Book - Vital Skincare by Laura Pardoe. It's a softcover book with jars of ingredients and flowers and herbs on the cover.

This book includes over one hundred skincare recipes you can make yourself using hedgerow herbs. It’s not just a recipe book though, it gives you advice like ‘when to cleanse’, ‘when to moisturise’, and ‘when to exfoliate’ and, guess what? It’s not ‘when you can be bothered’, as I’ve always thought it was.

It’s full of balms, body butters and bars and things that don’t begin with B, such as eye cream that contains flowers and oil. Along with the recipes and advice on how and when to cleanse, tone and moisturise, it lets you know how and when to forage the herbs you’ll need to make your own skincare products.

Photo of part of the recipe for an apple mask in the Vital Skincare book

There’s a quote on the back from Joanna Lumley that says ‘A fascinating and informative book with ravishing photographs and careful instructions; this is how the natural world can help us to look fabulous and be philosophical all at once’.  So, if you see Ms Lumley poking around in hedges at the roadside, you’ll know she’s run out of face cream.

Vital Skincare by Laura Pardoe is published by Permanent Publications with a cover price of £19.99 or for less on Amazon.

Leon Fast Vegan by Rebecca Seal, Chantal Symons & John Vincent

I’ve never heard of Leon but, according to the blurb on the back of Fast Vegan, it’s a healthy fast food chain and, according to the bit at the front of the book about Leon’s co-founder, John Vincent, it’s a chain of 55, so I obviously need to get out more.

Leon the restaurant isn’t even vegetarian, let alone vegan but, as you can probably tell from the title of the book, Leon Fast Vegan is a vegan cookbook although rather misleadingly, it’s not a cookbook of vegan fast food. Some of these recipes take time – the jackfruit tinga takes 20 mins prep and 45 minutes cooking but with a name like ‘tinga’, I would hope it’s worth the wait. (Obviously, you might not think just over an hour is a long time to make a meal but when you’re as slow a cook as me, if a recipe says it’ll take an hour, that means it’ll take me at least three.)

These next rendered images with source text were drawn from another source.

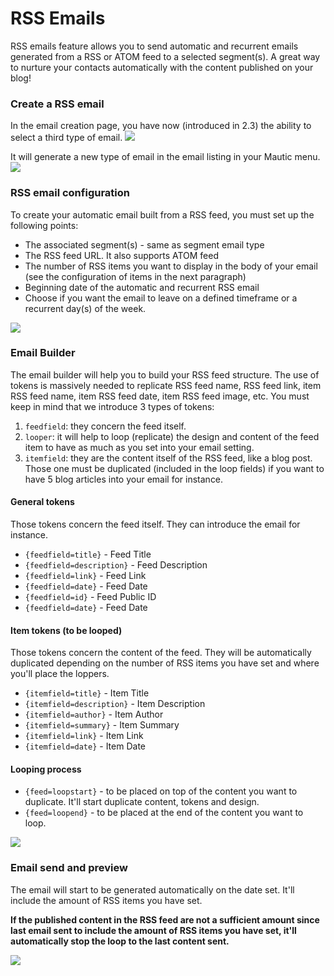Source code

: # RSS Emails

RSS emails feature allows you to send automatic and recurrent emails generated from a RSS or ATOM feed to a selected segment(s). A great way to nurture your contacts automatically with the content published on your blog!

### Create a RSS email

In the email creation page, you have now (introduced in 2.3) the ability to select a third type of email.
![](/emails/media/rss-email-type.png)

It will generate a new type of email in the email listing in your Mautic menu.
![](/emails/media/rss-email-new.png)

### RSS email configuration

To create your automatic email built from a RSS feed, you must set up the following points:

* The associated segment(s) - same as segment email type
* The RSS feed URL. It also supports ATOM feed
* The number of RSS items you want to display in the body of your email (see the configuration of items in the next paragraph)
* Beginning date of the automatic and recurrent RSS email
* Choose if you want the email to leave on a defined timeframe or a recurrent day(s) of the week.

![](/emails/media/rss-email-setting.png)

### Email Builder

The email builder will help you to build your RSS feed structure. The use of tokens is massively needed to replicate RSS feed name, RSS feed link, item RSS feed name, item RSS feed date, item RSS feed image, etc.
You must keep in mind that we introduce 3 types of tokens:

1. `feedfield`: they concern the feed itself.
2. `looper`: it will help to loop (replicate) the design and content of the feed item to have as much as you set into your email setting.
3. `itemfield`: they are the content itself of the RSS feed, like a blog post. Those one must be duplicated (included in the loop fields) if you want to have 5 blog articles into your email for instance.

#### General tokens
Those tokens concern the feed itself. They can introduce the email for instance.
* `{feedfield=title}` - Feed Title
* `{feedfield=description}` - Feed Description
* `{feedfield=link}` - Feed Link
* `{feedfield=date}` - Feed Date
* `{feedfield=id}` - Feed Public ID
* `{feedfield=date}` - Feed Date

#### Item tokens (to be looped)
Those tokens concern the content of the feed. They will be automatically duplicated depending on the number of RSS items you have set and where you'll place the loppers.
* `{itemfield=title}` - Item Title
* `{itemfield=description}` - Item Description
* `{itemfield=author}` - Item Author
* `{itemfield=summary}` - Item Summary
* `{itemfield=link}` - Item Link
* `{itemfield=date}` - Item Date

#### Looping process
* `{feed=loopstart}` - to be placed on top of the content you want to duplicate. It'll start duplicate content, tokens and design.
* `{feed=loopend}` - to be placed at the end of the content you want to loop.

![](/emails/media/rss-email-builder-tokens.png)

### Email send and preview
The email will start to be generated automatically on the date set.
It'll include the amount of RSS items you have set.

**If the published content in the RSS feed are not a sufficient amount since last email sent to include the amount of RSS items you have set, it'll automatically stop the loop to the last content sent.**

![](/emails/media/rss-email-preview.png)
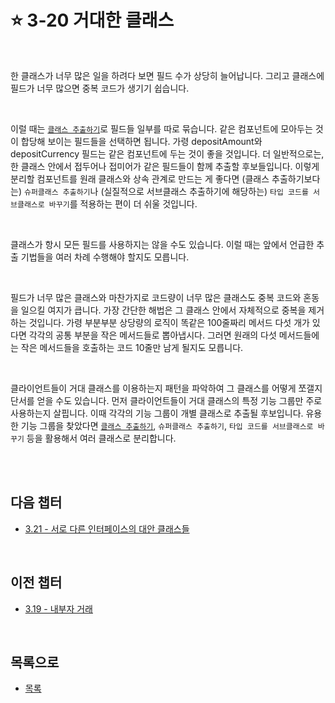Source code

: # :star: 3-20 거대한 클래스

<br>

한 클래스가 너무 많은 일을 하려다 보면 필드 수가 상당히 늘어납니다. 그리고 클래스에 필드가 너무 많으면 중복 코드가 생기기 쉽습니다.

<br>

이럴 때는 [`클래스 추출하기`](https://github.com/Esoolgnah/Summary_of_Refactoring_2nd_Edition/blob/main/Notes/07_캡슐화/07_05_클래스_추출하기.md)로 필드들 일부를 따로 묶습니다. 같은 컴포넌트에 모아두는 것이 합당해 보이는 필드들을 선택하면 됩니다. 가령 depositAmount와 depositCurrency 필드는 같은 컴포넌트에 두는 것이 좋을 것입니다. 더 일반적으로는, 한 클래스 안에서 접두어나 접미어가 같은 필드들이 함께 추출할 후보들입니다. 이렇게 분리할 컴포넌트를 원래 클래스와 상속 관계로 만드는 게 좋다면 (클래스 추출하기보다는) `슈퍼클래스 추출하기`나 (실질적으로 서브클래스 추출하기에 해당하는) `타입 코드를 서브클래스로 바꾸기`를 적용하는 편이 더 쉬울 것입니다.

<br>

클래스가 항시 모든 필드를 사용하지는 않을 수도 있습니다. 이럴 때는 앞에서 언급한 추출 기법들을 여러 차례 수행해야 할지도 모릅니다.

<br>

필드가 너무 많은 클래스와 마찬가지로 코드량이 너무 많은 클래스도 중복 코드와 혼동을 일으킬 여지가 큽니다. 가장 간단한 해법은 그 클래스 안에서 자체적으로 중복을 제거하는 것입니다. 가령 부분부분 상당량의 로직이 똑같은 100줄짜리 메서드 다섯 개가 있다면 각각의 공통 부분을 작은 메서드들로 뽑아냅시다. 그러면 원래의 다섯 메서드들에는 작은 메서드들을 호출하는 코드 10줄만 남게 될지도 모릅니다.

<br>

클라이언트들이 거대 클래스를 이용하는지 패턴을 파악하여 그 클래스를 어떻게 쪼갤지 단서를 얻을 수도 있습니다. 먼저 클라이언트들이 거대 클래스의 특정 기능 그룹만 주로 사용하는지 살핍니다. 이때 각각의 기능 그룹이 개별 클래스로 추출될 후보입니다. 유용한 기능 그룹을 찾았다면 [`클래스 추출하기`](https://github.com/Esoolgnah/Summary_of_Refactoring_2nd_Edition/blob/main/Notes/07_캡슐화/07_05_클래스_추출하기.md), `슈퍼클래스 추출하기`, `타입 코드를 서브클래스로 바꾸기` 등을 활용해서 여러 클래스로 분리합니다.

<br>

<br>

## 다음 챕터

- [3.21 - 서로 다른 인터페이스의 대안 클래스들](https://github.com/Esoolgnah/Summary_of_Refactoring_2nd_Edition/blob/main/Notes/03_코드에서_나는_악취/03_21_서로_다른_인터페이스의_대안_클래스들.md)

<br>

## 이전 챕터

- [3.19 - 내부자 거래](https://github.com/Esoolgnah/Summary_of_Refactoring_2nd_Edition/blob/main/Notes/03_코드에서_나는_악취/03_19_내부자_거래.md)

<br>

## 목록으로

- [목록](https://github.com/Esoolgnah/Summary_of_Refactoring_2nd_Edition/blob/main/Notes/03_코드에서_나는_악취/03_00_코드에서_나는_악취.md)
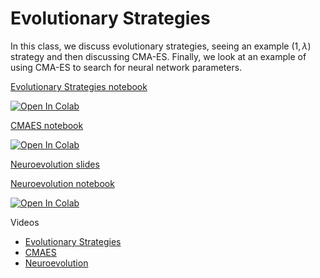 # Evolutionary Strategies


In this class, we discuss evolutionary strategies, seeing an example
$(1,\lambda)$ strategy and then discussing CMA-ES. Finally, we look at an
example of using CMA-ES to search for neural network parameters.

[Evolutionary Strategies notebook](https://github.com/d9w/evolution/blob/master/3_strategies/evolutionary_strategies.ipynb)

[![Open In Colab](https://colab.research.google.com/assets/colab-badge.svg)](https://colab.research.google.com/github/d9w/evolution/blob/master/3_strategies/evolutionary_strategies.ipynb)

[CMAES notebook](https://github.com/d9w/evolution/blob/master/3_strategies/CMAES.ipynb)

[![Open In Colab](https://colab.research.google.com/assets/colab-badge.svg)](https://colab.research.google.com/github/d9w/evolution/blob/master/3_strategies/CMAES.ipynb)

[Neuroevolution slides](https://d9w.github.io/evolution/3_strategies/neuroevolution.html)

[Neuroevolution notebook](https://github.com/d9w/evolution/blob/master/3_strategies/Neuroevolution.ipynb)

[![Open In Colab](https://colab.research.google.com/assets/colab-badge.svg)](https://colab.research.google.com/github/d9w/evolution/blob/master/3_strategies/Neuroevolution.ipynb)

Videos

* [Evolutionary Strategies](https://youtu.be/ds66pV7Ob0U)
* [CMAES](https://youtu.be/V0ccukpgbL4)
* [Neuroevolution](https://youtu.be/9NwBjoQKjOw)

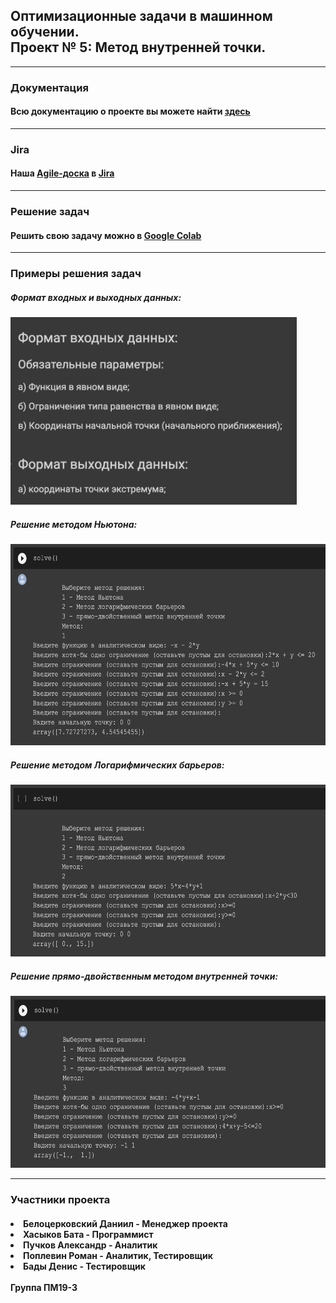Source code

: <html>
	<body>
		<h2>Оптимизационные задачи в машинном обучении. <br> Проект № 5: Метод внутренней точки.</h2>
		<hr>
		<h3>Документация</h3>
		<h4>Всю документацию о проекте вы можете найти <a href = "documentation.pdf">здесь</a></h4>
		<hr>
		<h3>Jira</h3>
		<h4>Наша <a href = "https://opml.atlassian.net/jira/software/projects/KE5/boards/4">Аgile-доска</a> в <a href = "https://www.atlassian.com/ru/software/jira">Jira</a></h4>
		<hr>
		<h3>Решение задач</h3>
		<h4>Решить свою задачу можно в <a href="https://colab.research.google.com/drive/1CfLGxOzWVDc_NHeVoZRxVxzS24kcA4UK?usp=sharing">Google Colab</a> </h4>
		<hr>
		<h3>Примеры решения задач</h3>
		<h5>Формат входных и выходных данных: </h5> 
		<img src="Images/i1.png"
		     height="300px">
		<h5>Решение методом Ньютона: </h5>                                                
		<img src="Images/i2.png"
		     height="322px">
		<h5>Решение методом Логарифмических барьеров: </h5>                                                
		<img src="Images/i3.png"
		     height="275px">
		<h5>Решение прямо-двойственным методом внутренней точки: </h5>                                                
		<img src="Images/i4.png"
		     height="275px">
		<hr>
		<h3>Участники проекта</h3>
		<h4>
		<li>Белоцерковский Даниил - Менеджер проектa</li>
		<li>Хасыков Бата - Программист</li>
		<li>Пучков Александр - Аналитик</li>
		<li>Поплевин Роман - Аналитик, Тестировщик</li>
		<li>Бады Денис - Тестировщик</li>
		<br>
		Группа ПМ19-3
		</h4>
  </body>

</html>
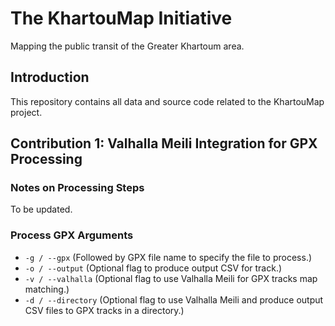 # The KhartouMap Initiative

Mapping the public transit of the Greater Khartoum area.

## Introduction

This repository contains all data and source code related to the KhartouMap project.

## Contribution 1: Valhalla Meili Integration for GPX Processing

### Notes on Processing Steps

To be updated.

### Process GPX Arguments

- `-g / --gpx` (Followed by GPX file name to specify the file to process.)
- `-o / --output` (Optional flag to produce output CSV for track.)
- `-v / --valhalla` (Optional flag to use Valhalla Meili for GPX tracks map matching.)
- `-d / --directory` (Optional flag to use Valhalla Meili and produce output CSV files to GPX tracks in a directory.)
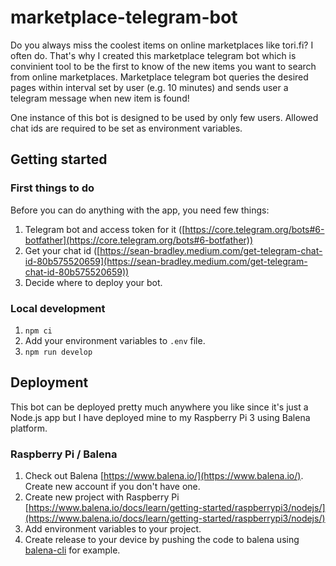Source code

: # marketplace-telegram-bot

Do you always miss the coolest items on online marketplaces like tori.fi? I often do. That's why I created this marketplace telegram bot which is convinient tool to be the first to know of the new items you want to search from online marketplaces. Marketplace telegram bot queries the desired pages within interval set by user (e.g. 10 minutes) and sends user a telegram message when new item is found!

One instance of this bot is designed to be used by only few users. Allowed chat ids are required to be set as environment variables.

## Getting started

### First things to do

Before you can do anything with the app, you need few things:

1. Telegram bot and access token for it ([https://core.telegram.org/bots#6-botfather](https://core.telegram.org/bots#6-botfather))
2. Get your chat id ([https://sean-bradley.medium.com/get-telegram-chat-id-80b575520659](https://sean-bradley.medium.com/get-telegram-chat-id-80b575520659))
3. Decide where to deploy your bot.

### Local development

1. `npm ci`
2. Add your environment variables to `.env` file.
3. `npm run develop`

## Deployment

This bot can be deployed pretty much anywhere you like since it's just a Node.js app but I have deployed mine to my Raspberry Pi 3 using Balena platform.

### Raspberry Pi / Balena

1. Check out Balena [https://www.balena.io/](https://www.balena.io/). Create new account if you don't have one.
2. Create new project with Raspberry Pi [https://www.balena.io/docs/learn/getting-started/raspberrypi3/nodejs/](https://www.balena.io/docs/learn/getting-started/raspberrypi3/nodejs/)
3. Add environment variables to your project.
4. Create release to your device by pushing the code to balena using [balena-cli](https://github.com/balena-io/balena-cli) for example.
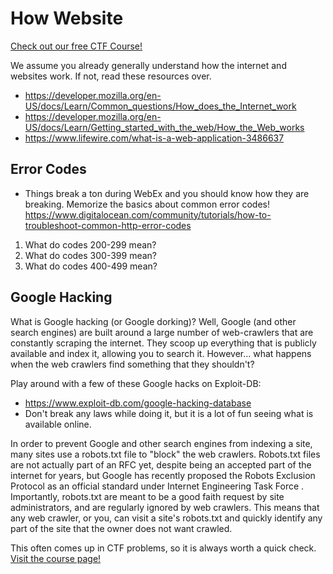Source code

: # How Website

[Check out our free CTF Course!](https://academy.hoppersroppers.org/mod/page/view.php?id=627)

We assume you already generally understand how the internet and websites work. If not, read these resources over. 

* <https://developer.mozilla.org/en-US/docs/Learn/Common_questions/How_does_the_Internet_work>
* <https://developer.mozilla.org/en-US/docs/Learn/Getting_started_with_the_web/How_the_Web_works>
* <https://www.lifewire.com/what-is-a-web-application-3486637>

## Error Codes
* Things break a ton during WebEx and you should know how they are breaking. Memorize the basics about common error codes! 
<https://www.digitalocean.com/community/tutorials/how-to-troubleshoot-common-http-error-codes>

1. What do codes 200-299 mean?
2. What do codes 300-399 mean?
3. What do codes 400-499 mean?


## Google Hacking
What is Google hacking (or Google dorking)? Well, Google (and other search engines) are built around a large number of web-crawlers that are constantly scraping the internet. They scoop up everything that is publicly available and index it, allowing you to search it. However... what happens when the web crawlers find something that they shouldn't?

Play around with a few of these Google hacks on Exploit-DB: 

* <https://www.exploit-db.com/google-hacking-database>
* Don't break any laws while doing it, but it is a lot of fun seeing what is available online.


In order to prevent Google and other search engines from indexing a site, many sites use a robots.txt file to "block" the web crawlers. Robots.txt files are not actually part of an RFC yet, despite being an accepted part of the internet for years, but Google has recently proposed the Robots Exclusion Protocol as an official standard under Internet Engineering Task Force . Importantly, robots.txt are meant to be a good faith request by site administrators, and are regularly ignored by web crawlers. This means that any web crawler, or you, can visit a site's robots.txt and quickly identify any part of the site that the owner does not want crawled. 

This often comes up in CTF problems, so it is always worth a quick check.
[Visit the course page!](https://academy.hoppersroppers.org/mod/assign/view.php?id=627)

This is a big, colourful hardback book crammed with:

  • breakfast & brunch
  • quick suppers
  • fast food
  • slow food
  • salads & slaws
  • party food & small plates
  • on the side
  • puddings, cookies, cakes & bakes
  • drinks, sorbet & ices
Inside page of Leon Fast Vegan cookbook

As I type this, it’s almost dinnertime and flicking through this book is making me hungry. I’m currently looking at a recipe for sea-spiced aubergine and its accompanying photo is making me drool and wish I’d made this instead of defrosting some leftover vegan cottage pie to have for dinner tonight.

Inside page of Leon Fast Vegan cookbook

Nevermind, unless vegan cookbook thieves break in overnight and steal my copy of Leon Fast Vegan, I’ll be able to make it another time, followed by the banoffee pie recipe which, unlike a lot of vegan banoffee pie recipes I’ve seen, doesn’t have twenty-six million ingredients, most of which I’d have to order online.

Leon Fast Vegan is published by Octopus Books with a cover price of £25 but you can get it for less at Amazon.

Thanks go to Permanent Publications and Octopus Books for sending me the books to review. All opinions are my own.